Amigo Atirador,
Continuar um trabalho reconhecidamente bem planejado e executado deixa de ser simplesmente uma tarefa obrigatória e passa a integrar o dia-a-dia como um honra acima de tudo.
Estamos a cada momento aprofundando nossas relações com outras federações esportivas nas incontáveis modalidades existentes organizadas, do modo que nos possamos fazer ouvir no mundo oficial, tanto na esfera estadual como federal, com uma só voz: a voz do esporte.

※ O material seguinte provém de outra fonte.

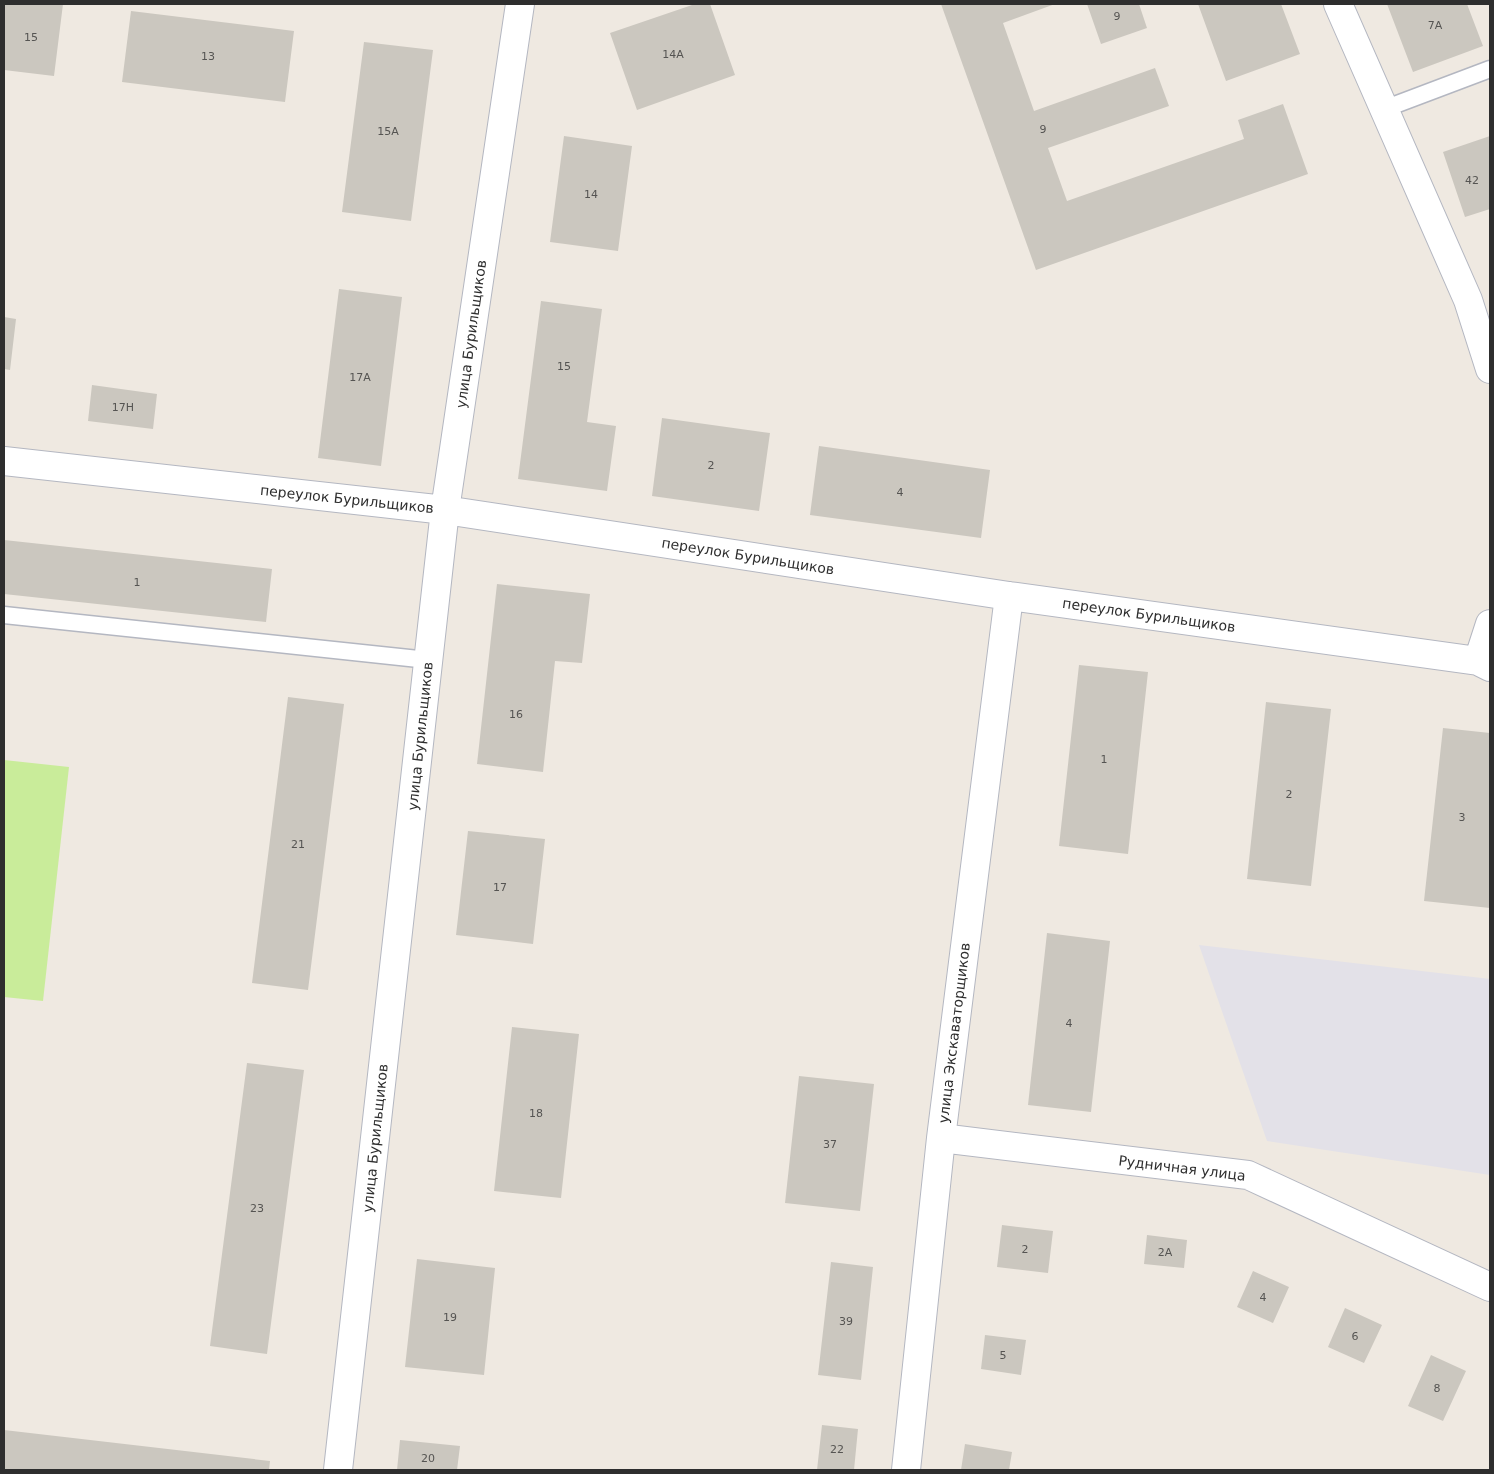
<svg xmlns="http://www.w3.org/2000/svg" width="1494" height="1474" font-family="'DejaVu Sans',sans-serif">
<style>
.industrial{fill:#e3e1e8}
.pitch{fill:#c9ec9a}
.building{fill:#cbc7bf}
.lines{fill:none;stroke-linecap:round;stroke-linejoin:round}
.lane-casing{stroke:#b4b7c1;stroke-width:19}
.street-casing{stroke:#b4b7c1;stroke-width:30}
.lane{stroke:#fff;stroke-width:16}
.street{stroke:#fff;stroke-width:28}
.labels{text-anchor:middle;stroke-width:4.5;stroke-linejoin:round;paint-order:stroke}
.number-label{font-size:11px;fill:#555452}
.street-label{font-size:14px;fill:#2e2e2e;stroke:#fff}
</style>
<rect width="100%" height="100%" fill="#efe9e1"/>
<path class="industrial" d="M 1199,945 L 1490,979 L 1490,1175 L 1267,1141 Z"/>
<path class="pitch" d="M 4,760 L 69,767 L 43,1001 L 4,997 Z"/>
<path class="building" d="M 4,4 L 63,4 L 54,76 L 4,70 Z
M 695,4 L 710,4 L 735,75 L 637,110 L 610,33 Z
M 941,4 L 1055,4 L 1003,23 L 1034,111 L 1155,68 L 1169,106 L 1048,148 L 1067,201 L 1244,139 L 1238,120 L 1283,104 L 1308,174 L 1036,270 Z
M 1087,4 L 1139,4 L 1147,28 L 1101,44 Z
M 1198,4 L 1281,4 L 1300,54 L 1226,81 Z
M 1387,4 L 1467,4 L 1483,46 L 1413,72 Z
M 131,11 L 294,31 L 285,102 L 122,82 Z
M 364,42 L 433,50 L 411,221 L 342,212 Z
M 564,136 L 632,146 L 618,251 L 550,242 Z
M 1490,136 L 1490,209 L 1465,217 L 1443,152 Z
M 339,289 L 402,297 L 381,466 L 318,458 Z
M 541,301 L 602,309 L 587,422 L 616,426 L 607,491 L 518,479 Z
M 4,317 L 16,319 L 10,370 L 4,369 Z
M 92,385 L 157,394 L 153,429 L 88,421 Z
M 662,418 L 770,433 L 759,511 L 652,496 Z
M 819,446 L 990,470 L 981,538 L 810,515 Z
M 4,540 L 272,569 L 266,622 L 4,594 Z
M 497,584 L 590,594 L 582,663 L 555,661 L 543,772 L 477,764 Z
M 1079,665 L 1148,672 L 1128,854 L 1059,846 Z
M 288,697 L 344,704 L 308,990 L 252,983 Z
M 1266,702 L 1331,709 L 1311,886 L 1247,879 Z
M 1443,728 L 1490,733 L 1490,908 L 1424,901 Z
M 468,831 L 545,839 L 533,944 L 456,935 Z
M 1047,933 L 1110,941 L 1091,1112 L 1028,1105 Z
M 512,1027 L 579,1034 L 561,1198 L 494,1191 Z
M 247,1063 L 304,1070 L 267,1354 L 210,1346 Z
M 799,1076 L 874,1084 L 860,1211 L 785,1203 Z
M 1002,1225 L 1053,1231 L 1048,1273 L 997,1267 Z
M 1147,1235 L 1187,1240 L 1184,1268 L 1144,1264 Z
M 417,1259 L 495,1268 L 484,1375 L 405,1367 Z
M 831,1262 L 873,1267 L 861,1380 L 818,1375 Z
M 1253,1271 L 1289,1287 L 1273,1323 L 1237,1307 Z
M 1345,1308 L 1382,1325 L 1364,1363 L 1328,1347 Z
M 985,1335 L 1026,1340 L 1021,1375 L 981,1369 Z
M 1431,1355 L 1466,1371 L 1443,1421 L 1408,1406 Z
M 822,1425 L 858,1429 L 854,1470 L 817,1470 Z
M 4,1430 L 270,1461 L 269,1470 L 4,1470 Z
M 400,1440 L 460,1446 L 457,1470 L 397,1470 Z
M 965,1444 L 1012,1452 L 1009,1470 L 961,1470 Z"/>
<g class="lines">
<g class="lane-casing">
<path id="lane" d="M 1384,109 L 1490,69
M 4,615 L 428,660"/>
</g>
<g class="street-casing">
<path id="street" d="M 1338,4 L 1468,300 L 1490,369
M 4,461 L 445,510 L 1009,596 L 1478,661 L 1490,667
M 1478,661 L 1490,624
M 941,1138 L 1248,1175 L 1490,1287
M 338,1470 L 445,510 L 520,4
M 906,1470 L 941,1138 L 1009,596"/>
</g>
<use href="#lane" class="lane"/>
<use href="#street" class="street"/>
</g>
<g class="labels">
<g class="number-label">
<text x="1117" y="20">9</text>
<text x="1435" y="29">7А</text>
<text x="31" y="41">15</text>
<text x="673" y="58">14А</text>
<text x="208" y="60">13</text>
<text x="1043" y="133">9</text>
<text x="388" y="135">15А</text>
<text x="1472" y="184">42</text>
<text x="591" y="198">14</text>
<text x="564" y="370">15</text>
<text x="360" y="381">17А</text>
<text x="123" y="411">17Н</text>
<text x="711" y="469">2</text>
<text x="900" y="496">4</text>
<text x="137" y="586">1</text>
<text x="516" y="718">16</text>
<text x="1104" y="763">1</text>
<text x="1289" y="798">2</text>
<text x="1462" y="821">3</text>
<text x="298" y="848">21</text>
<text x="500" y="891">17</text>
<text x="1069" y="1027">4</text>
<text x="536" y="1117">18</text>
<text x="830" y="1148">37</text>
<text x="257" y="1212">23</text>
<text x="1025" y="1253">2</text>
<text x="1165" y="1256">2А</text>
<text x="1263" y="1301">4</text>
<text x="450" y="1321">19</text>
<text x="846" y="1325">39</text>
<text x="1355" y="1340">6</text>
<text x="1003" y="1359">5</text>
<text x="1437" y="1392">8</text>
<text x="837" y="1453">22</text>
<text x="428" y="1462">20</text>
</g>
<g class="street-label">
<text transform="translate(471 334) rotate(-82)" y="5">улица Бурильщиков</text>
<text transform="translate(347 499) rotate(6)" y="5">переулок Бурильщиков</text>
<text transform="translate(748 556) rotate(9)" y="5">переулок Бурильщиков</text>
<text transform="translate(1149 615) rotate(8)" y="5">переулок Бурильщиков</text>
<text transform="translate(420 736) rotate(-84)" y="5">улица Бурильщиков</text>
<text transform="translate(954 1033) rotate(-83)" y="5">улица Экскаваторщиков</text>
<text transform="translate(375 1138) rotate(-84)" y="5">улица Бурильщиков</text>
<text transform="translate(1182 1168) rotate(7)" y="5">Рудничная улица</text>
</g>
</g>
<rect width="1494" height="1474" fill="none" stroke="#2e2e2e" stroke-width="10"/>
</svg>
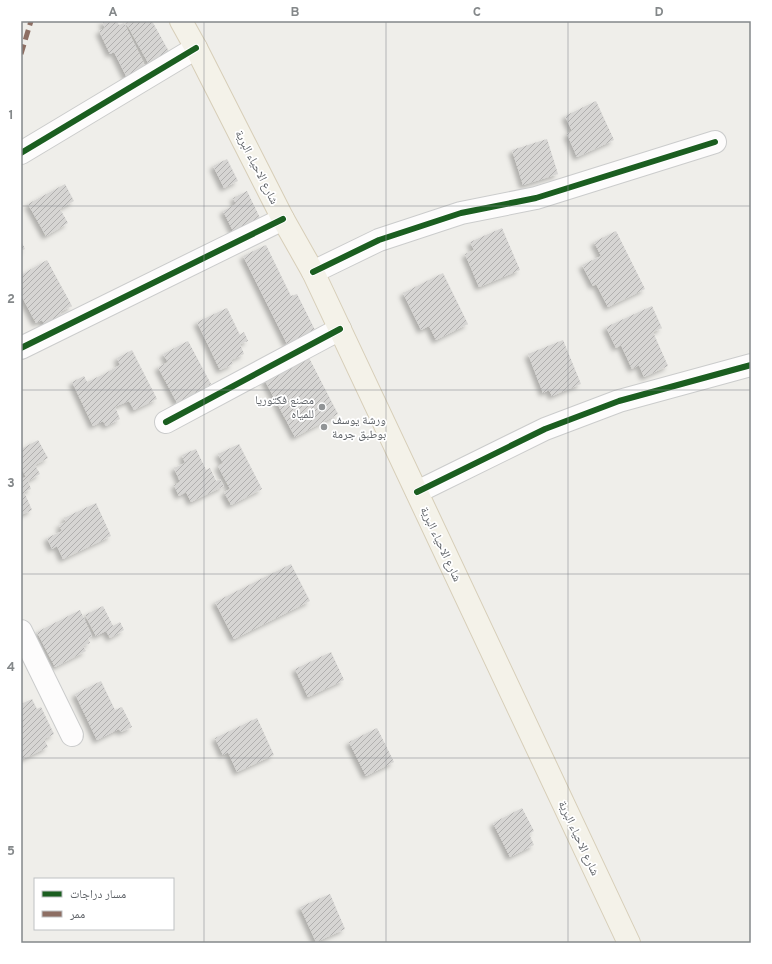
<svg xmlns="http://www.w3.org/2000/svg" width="772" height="964" font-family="Overpass,'Noto Naskh Arabic',sans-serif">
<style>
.building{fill:url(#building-hatch);filter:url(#shadow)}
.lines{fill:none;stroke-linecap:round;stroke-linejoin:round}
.minor-casing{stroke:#cbcccc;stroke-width:24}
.major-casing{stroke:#d7ceb8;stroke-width:24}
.minor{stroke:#fdfcfc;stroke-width:22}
.major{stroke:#f4f2e9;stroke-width:22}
.quiet{stroke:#8d6e63;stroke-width:5;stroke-dasharray:10 5;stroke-linecap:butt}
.cycleway-casing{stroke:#fff;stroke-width:8}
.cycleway{stroke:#1b5e20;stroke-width:6}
.grid{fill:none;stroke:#84888a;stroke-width:1;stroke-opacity:0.55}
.poi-dot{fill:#919496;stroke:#fff;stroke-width:1.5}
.labels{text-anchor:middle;stroke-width:3.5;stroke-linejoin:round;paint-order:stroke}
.street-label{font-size:12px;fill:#5f6368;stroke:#fff}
.poi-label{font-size:12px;fill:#5f6368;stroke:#fff;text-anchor:end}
.neatline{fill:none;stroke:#84888a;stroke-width:1.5}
.grid-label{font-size:13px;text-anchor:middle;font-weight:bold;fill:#84888a}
</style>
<defs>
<pattern id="building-hatch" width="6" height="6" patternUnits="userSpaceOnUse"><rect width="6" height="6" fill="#d6d5d3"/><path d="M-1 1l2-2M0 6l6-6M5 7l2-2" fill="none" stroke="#b1b0af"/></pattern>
<filter id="shadow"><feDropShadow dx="-3.5" dy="3.5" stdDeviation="2" flood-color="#0004"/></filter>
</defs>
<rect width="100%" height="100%" fill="#efeeea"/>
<g class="building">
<polygon points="102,21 117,21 119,25 124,23 146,68 127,78 114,52 110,54 99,31 105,28"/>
<polygon points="125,21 152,21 172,57 151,68"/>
<polygon points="596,101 614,140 577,157 567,134 572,131 565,116"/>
<polygon points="547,139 558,174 523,185 512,150"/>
<polygon points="227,159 238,181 224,188 213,166"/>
<polygon points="65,184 74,201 60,209 68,223 46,236 28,204"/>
<polygon points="247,191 261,220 234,233 223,211 236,204 233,198"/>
<polygon points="502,228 520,270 479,287 465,254 474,250 470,242"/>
<polygon points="616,231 645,289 608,307 596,284 593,286 582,265 601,256 594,242"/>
<polygon points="21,241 25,249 21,251"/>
<polygon points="266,245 291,296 297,294 315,330 287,344 243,256"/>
<polygon points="47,260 72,306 60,312 64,320 47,329 42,320 36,323 21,295 21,275"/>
<polygon points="443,273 468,324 436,340 429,326 421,330 403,293"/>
<polygon points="652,306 662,328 653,332 668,366 644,377 639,365 632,369 621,345 616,348 606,327"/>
<polygon points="227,308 240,335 244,332 248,341 240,344 244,354 231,360 233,364 220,370 197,322"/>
<polygon points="563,340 581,384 552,396 549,390 543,393 528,354"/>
<polygon points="188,341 211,384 177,403 158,367 168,362 163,354"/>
<polygon points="132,350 157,399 134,410 129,401 119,405 115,407 120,419 106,426 103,421 93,426 72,382 84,376 87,382 104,374 120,365 117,358"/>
<polygon points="308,356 338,414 295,437 264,379"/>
<polygon points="38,440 48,458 35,465 40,474 28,481 31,489 24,492 32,510 21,515 21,479 26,477 21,468 21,449"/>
<polygon points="239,444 262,489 231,505 224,492 230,489 218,466 223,463 218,454"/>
<polygon points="196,449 206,470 210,468 216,481 220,479 224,486 191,502 186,492 179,496 174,485 180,482 174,468 185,463 182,455"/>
<polygon points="96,503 111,536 63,559 57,546 52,549 47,538 62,531 59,525 66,522 64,518"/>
<polygon points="291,564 310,601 234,639 215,602"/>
<polygon points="103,606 113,626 120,622 124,630 110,638 106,631 96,636 85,615"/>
<polygon points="80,610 92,636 88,638 90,643 83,646 86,651 55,667 37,632"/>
<polygon points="331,652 344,680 308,697 295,669"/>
<polygon points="101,681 115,710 122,707 132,727 121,732 119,729 97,740 75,694"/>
<polygon points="32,699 37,709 41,707 54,734 44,739 48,747 21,760 21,704"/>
<polygon points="257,718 274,755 237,772 228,752 223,755 215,738"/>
<polygon points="377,728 394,762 366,776 349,742"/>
<polygon points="522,808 534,831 529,834 534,845 510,857 493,823"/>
<polygon points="330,894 345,929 316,942 300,907"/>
</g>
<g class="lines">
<g class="minor-casing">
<g id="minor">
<polyline points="21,153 196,48"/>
<polyline points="313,272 379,240 461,213 536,198 715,142"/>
<polyline points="21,348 283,219"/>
<polyline points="166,422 340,329"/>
<polyline points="417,492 545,429 619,401 751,365"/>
<polyline points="21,631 72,735"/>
</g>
</g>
<g class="major-casing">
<polyline id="major" points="181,21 196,48 283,219 313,272 629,943"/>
</g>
<use href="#minor" class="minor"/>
<use href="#major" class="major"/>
<polyline class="quiet" points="21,54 31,21"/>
<g class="cycleway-casing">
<g id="cycleway">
<polyline points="21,153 196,48"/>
<polyline points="313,272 379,240 461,213 536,198 715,142"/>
<polyline points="21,348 283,219"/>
<polyline points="166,422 340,329"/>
<polyline points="417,492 545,429 619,401 751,365"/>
</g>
</g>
<use href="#cycleway" class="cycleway"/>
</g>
<path class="grid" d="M204 21V943M386 21V943M568 21V943M21 206H751M21 390H751M21 574H751M21 758H751"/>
<g class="poi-dot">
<circle cx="322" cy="407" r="4"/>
<circle cx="324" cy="427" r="4"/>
</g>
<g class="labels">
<g class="street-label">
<text transform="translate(257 167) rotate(63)" y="4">شارع الاحياء البرية</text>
<text transform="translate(441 544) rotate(65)" y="4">شارع الاحياء البرية</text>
<text transform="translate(579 838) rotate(65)" y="4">شارع الاحياء البرية</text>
</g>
<g class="poi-label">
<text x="314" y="404">مصنع فكتوريا<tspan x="314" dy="14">للمياه</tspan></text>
<text x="332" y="424" text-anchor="start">ورشة يوسف<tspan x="332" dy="14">بوطبق جرمة</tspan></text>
</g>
</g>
<rect width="772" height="964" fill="none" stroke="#ffffff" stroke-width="44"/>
<rect x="34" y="878" width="140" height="52" fill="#ffffff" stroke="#bfc1c3"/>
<rect x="42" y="891" width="20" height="6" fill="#1b5e20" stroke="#bfc1c3"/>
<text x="70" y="898" font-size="12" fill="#5f6368">مسار دراجات</text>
<rect x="42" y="911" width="20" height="6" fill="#8d6e63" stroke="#bfc1c3"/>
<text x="70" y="918" font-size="12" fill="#5f6368">ممر</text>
<rect x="22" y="22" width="728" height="920" class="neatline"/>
<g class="grid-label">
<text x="113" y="16">A</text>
<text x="295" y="16">B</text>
<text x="477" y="16">C</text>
<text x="659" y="16">D</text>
<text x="11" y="119">1</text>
<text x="11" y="303">2</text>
<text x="11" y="487">3</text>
<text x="11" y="671">4</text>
<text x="11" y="855">5</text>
</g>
</svg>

Mas se nosso reconhecimento como entidade representativa do tiro traz vantagens como nascituro patrocínio oficial para atletas e a proteção da atividade como fonte de apoio social, em nada podemos prescindir da participação indireta, institucional e pró-ativa do atleta/atirador individualmente, pois o nosso esporte corre riscos imensos.
Todo trabalho participativo da CBTP nos últimos anos não servira de nada se tornarem a posse legal de armas de fogo virtualmente impossível ou mesmo se a transformarem em um nicho de privilegiados.
O Plebiscito de outubro estará na nossa porta, amigos, e não tenham dúvidas de que, se apoiada a proibição, irão seus feitos muito alem do que se diz a lei, conforme afirmam para quem quiser ouvir as ONG’s e os políticos que zelam pela submissão do cidadão ao criminoso, convocando-nos diuturnamente a aplaudir as barbáries inúmeras que advêm da sujeição de uma sociedade inteira, pela inércia que antecede a rendição.
Por isso mais uma vez, relembrar que escrever aos juizes do STF, ou representante do Congresso, aos jornais etc. é fundamental, tem o valor de repelir a ignominiosa omissão que muitas vezes em nosso pais foi responsável por humilhações e submissões hediondas as quais ate hoje nos arrependemos amargamente.